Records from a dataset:
--- --- ---

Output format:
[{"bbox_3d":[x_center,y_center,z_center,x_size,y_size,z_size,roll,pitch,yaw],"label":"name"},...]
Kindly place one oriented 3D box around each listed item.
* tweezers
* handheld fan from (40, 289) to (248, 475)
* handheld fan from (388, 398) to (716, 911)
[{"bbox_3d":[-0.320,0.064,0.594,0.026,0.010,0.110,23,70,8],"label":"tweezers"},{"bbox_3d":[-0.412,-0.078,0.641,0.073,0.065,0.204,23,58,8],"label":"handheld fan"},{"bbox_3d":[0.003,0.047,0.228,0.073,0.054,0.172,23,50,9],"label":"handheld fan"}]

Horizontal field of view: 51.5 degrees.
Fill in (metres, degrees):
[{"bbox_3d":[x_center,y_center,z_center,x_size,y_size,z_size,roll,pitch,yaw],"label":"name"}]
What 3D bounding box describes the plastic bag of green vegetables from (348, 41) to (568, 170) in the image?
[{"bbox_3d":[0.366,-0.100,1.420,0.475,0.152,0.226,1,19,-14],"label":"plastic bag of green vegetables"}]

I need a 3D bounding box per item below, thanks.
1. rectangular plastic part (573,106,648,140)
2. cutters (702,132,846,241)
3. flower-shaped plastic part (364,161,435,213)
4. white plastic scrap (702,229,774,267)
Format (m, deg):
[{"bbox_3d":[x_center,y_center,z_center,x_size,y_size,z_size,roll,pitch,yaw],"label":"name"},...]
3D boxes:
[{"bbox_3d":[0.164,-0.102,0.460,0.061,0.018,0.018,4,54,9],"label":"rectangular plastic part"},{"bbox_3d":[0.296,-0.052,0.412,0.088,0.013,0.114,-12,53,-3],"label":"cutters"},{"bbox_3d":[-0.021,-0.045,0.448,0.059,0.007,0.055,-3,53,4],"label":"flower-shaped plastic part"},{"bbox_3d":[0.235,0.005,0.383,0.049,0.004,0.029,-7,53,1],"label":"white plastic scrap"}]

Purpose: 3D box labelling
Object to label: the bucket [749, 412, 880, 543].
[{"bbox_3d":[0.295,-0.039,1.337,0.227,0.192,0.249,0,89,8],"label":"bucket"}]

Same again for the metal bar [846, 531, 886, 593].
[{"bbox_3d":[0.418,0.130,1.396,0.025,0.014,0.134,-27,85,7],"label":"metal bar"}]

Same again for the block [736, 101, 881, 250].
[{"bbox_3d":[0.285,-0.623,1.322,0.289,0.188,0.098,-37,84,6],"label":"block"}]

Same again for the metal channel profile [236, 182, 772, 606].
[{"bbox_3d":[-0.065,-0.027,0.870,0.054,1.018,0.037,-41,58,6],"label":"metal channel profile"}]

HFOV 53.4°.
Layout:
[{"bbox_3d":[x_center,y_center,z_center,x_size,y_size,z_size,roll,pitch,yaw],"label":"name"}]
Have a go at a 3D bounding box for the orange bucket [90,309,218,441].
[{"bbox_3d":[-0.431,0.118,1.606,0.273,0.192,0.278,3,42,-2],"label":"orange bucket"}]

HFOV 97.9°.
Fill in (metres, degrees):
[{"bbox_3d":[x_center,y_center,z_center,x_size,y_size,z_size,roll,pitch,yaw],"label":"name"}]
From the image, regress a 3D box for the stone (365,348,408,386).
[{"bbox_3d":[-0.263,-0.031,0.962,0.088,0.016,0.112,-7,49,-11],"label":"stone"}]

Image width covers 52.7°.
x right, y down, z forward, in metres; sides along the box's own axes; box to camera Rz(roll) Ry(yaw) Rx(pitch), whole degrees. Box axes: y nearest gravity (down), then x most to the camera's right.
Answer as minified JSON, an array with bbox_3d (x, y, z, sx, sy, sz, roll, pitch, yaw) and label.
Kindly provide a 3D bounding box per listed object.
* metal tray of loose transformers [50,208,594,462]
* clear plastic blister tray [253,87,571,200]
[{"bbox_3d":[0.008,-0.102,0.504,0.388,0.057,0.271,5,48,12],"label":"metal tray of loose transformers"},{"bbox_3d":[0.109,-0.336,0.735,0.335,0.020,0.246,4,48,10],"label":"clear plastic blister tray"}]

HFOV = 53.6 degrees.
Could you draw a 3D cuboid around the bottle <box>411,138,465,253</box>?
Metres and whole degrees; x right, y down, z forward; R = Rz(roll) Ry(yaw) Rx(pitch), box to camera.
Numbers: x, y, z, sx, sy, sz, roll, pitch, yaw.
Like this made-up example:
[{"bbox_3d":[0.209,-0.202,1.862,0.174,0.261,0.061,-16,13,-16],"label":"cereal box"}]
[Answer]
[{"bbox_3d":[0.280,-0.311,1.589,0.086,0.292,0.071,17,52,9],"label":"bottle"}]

--- --- ---

▸ AIM OF THE EXERCISE:
Both the line containing "Purpose: 3D box labelling" and the line containing "loose transformers [50,208,594,462]" belong in the answer. Print them and every line above that falls between them exactly, and no others.

▸ OUTPUT FOR THIS EXERCISE:
Purpose: 3D box labelling
Object to label: the bucket [749, 412, 880, 543].
[{"bbox_3d":[0.295,-0.039,1.337,0.227,0.192,0.249,0,89,8],"label":"bucket"}]

Same again for the metal bar [846, 531, 886, 593].
[{"bbox_3d":[0.418,0.130,1.396,0.025,0.014,0.134,-27,85,7],"label":"metal bar"}]

Same again for the block [736, 101, 881, 250].
[{"bbox_3d":[0.285,-0.623,1.322,0.289,0.188,0.098,-37,84,6],"label":"block"}]

Same again for the metal channel profile [236, 182, 772, 606].
[{"bbox_3d":[-0.065,-0.027,0.870,0.054,1.018,0.037,-41,58,6],"label":"metal channel profile"}]

HFOV 53.4°.
Layout:
[{"bbox_3d":[x_center,y_center,z_center,x_size,y_size,z_size,roll,pitch,yaw],"label":"name"}]
Have a go at a 3D bounding box for the orange bucket [90,309,218,441].
[{"bbox_3d":[-0.431,0.118,1.606,0.273,0.192,0.278,3,42,-2],"label":"orange bucket"}]

HFOV 97.9°.
Fill in (metres, degrees):
[{"bbox_3d":[x_center,y_center,z_center,x_size,y_size,z_size,roll,pitch,yaw],"label":"name"}]
From the image, regress a 3D box for the stone (365,348,408,386).
[{"bbox_3d":[-0.263,-0.031,0.962,0.088,0.016,0.112,-7,49,-11],"label":"stone"}]

Image width covers 52.7°.
x right, y down, z forward, in metres; sides along the box's own axes; box to camera Rz(roll) Ry(yaw) Rx(pitch), whole degrees. Box axes: y nearest gravity (down), then x most to the camera's right.
Answer as minified JSON, an array with bbox_3d (x, y, z, sx, sy, sz, roll, pitch, yaw) and label.
Kindly provide a 3D bounding box per listed object.
* metal tray of loose transformers [50,208,594,462]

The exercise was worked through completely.